++++ Data extracts ++++

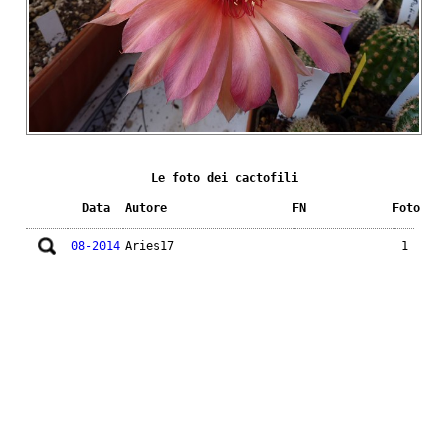
Le foto dei cactofili
Data
Autore
FN
Foto
08-2014
Aries17
1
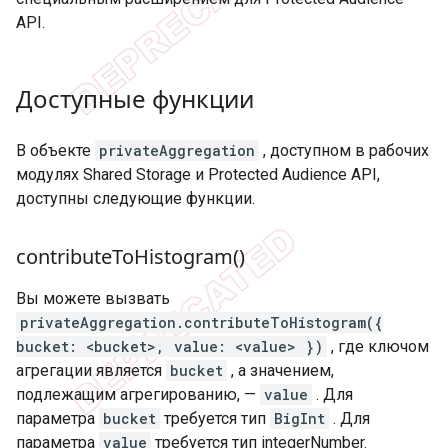
API.
Доступные функции
В объекте
privateAggregation
, доступном в рабочих
модулях Shared Storage и Protected Audience API,
доступны следующие функции.
contribute
To
Histogram(
)
Вы можете вызвать
privateAggregation.contributeToHistogram({
bucket: <bucket>, value: <value> })
, где ключом
агрегации является
bucket
, а значением,
подлежащим агрегированию, —
value
. Для
параметра
bucket
требуется тип
BigInt
. Для
параметра
value
требуется тип integerNumber.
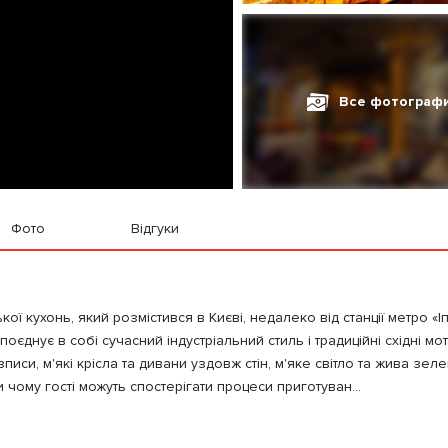
Все фотограф
Фото
Відгуки
кої кухонь, який розмістився в Києві, недалеко від станції метро «
єднує в собі сучасний індустріальний стиль і традиційні східні мот
зписи, м'які крісла та дивани уздовж стін, м'яке світло та жива зеле
чому гості можуть спостерігати процеси приготуван...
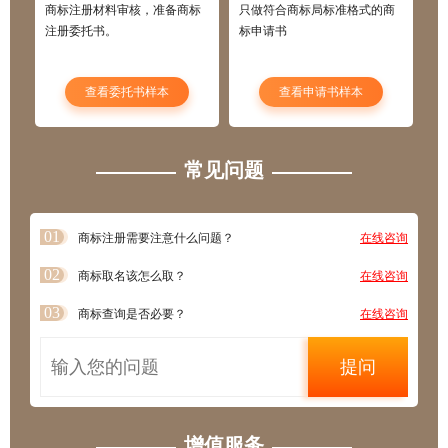
商标注册材料审核，准备商标
只做符合商标局标准格式的商
注册委托书。
标申请书
查看委托书样本
查看申请书样本
常见问题
01
商标注册需要注意什么问题？
在线咨询
02
商标取名该怎么取？
在线咨询
03
商标查询是否必要？
在线咨询
提问
增值服务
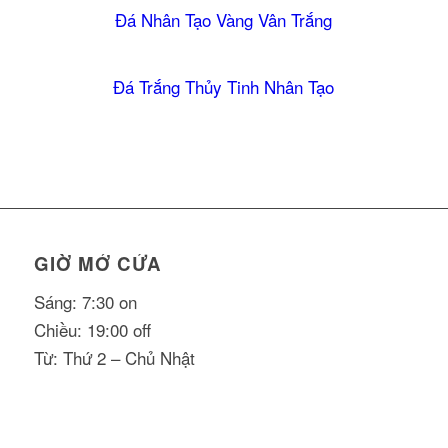
Đá Nhân Tạo Vàng Vân Trắng
Đá Trắng Thủy Tinh Nhân Tạo
GIỜ MỞ CỬA
Sáng: 7:30 on
Chiều: 19:00 off
Từ: Thứ 2 – Chủ Nhật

++++

● Exercise goal
Print all of the entries word for word. Skip any images they contain.

● Problem solution
Le foto dei cactofili
Data
Autore
FN
Foto
08-2014
Aries17
1
API.
Доступные функции
В объекте
privateAggregation
, доступном в рабочих
модулях Shared Storage и Protected Audience API,
доступны следующие функции.
contribute
To
Histogram(
)
Вы можете вызвать
privateAggregation.contributeToHistogram({
bucket: <bucket>, value: <value> })
, где ключом
агрегации является
bucket
, а значением,
подлежащим агрегированию, —
value
. Для
параметра
bucket
требуется тип
BigInt
. Для
параметра
value
требуется тип integerNumber.
Все фотограф
Фото
Відгуки
кої кухонь, який розмістився в Києві, недалеко від станції метро «
єднує в собі сучасний індустріальний стиль і традиційні східні мот
зписи, м'які крісла та дивани уздовж стін, м'яке світло та жива зеле
чому гості можуть спостерігати процеси приготуван...
商标注册材料审核，准备商标
只做符合商标局标准格式的商
注册委托书。
标申请书
查看委托书样本
查看申请书样本
常见问题
01
商标注册需要注意什么问题？
在线咨询
02
商标取名该怎么取？
在线咨询
03
商标查询是否必要？
在线咨询
提问
增值服务
Đá Nhân Tạo Vàng Vân Trắng
Đá Trắng Thủy Tinh Nhân Tạo
GIỜ MỞ CỬA
Sáng: 7:30 on
Chiều: 19:00 off
Từ: Thứ 2 – Chủ Nhật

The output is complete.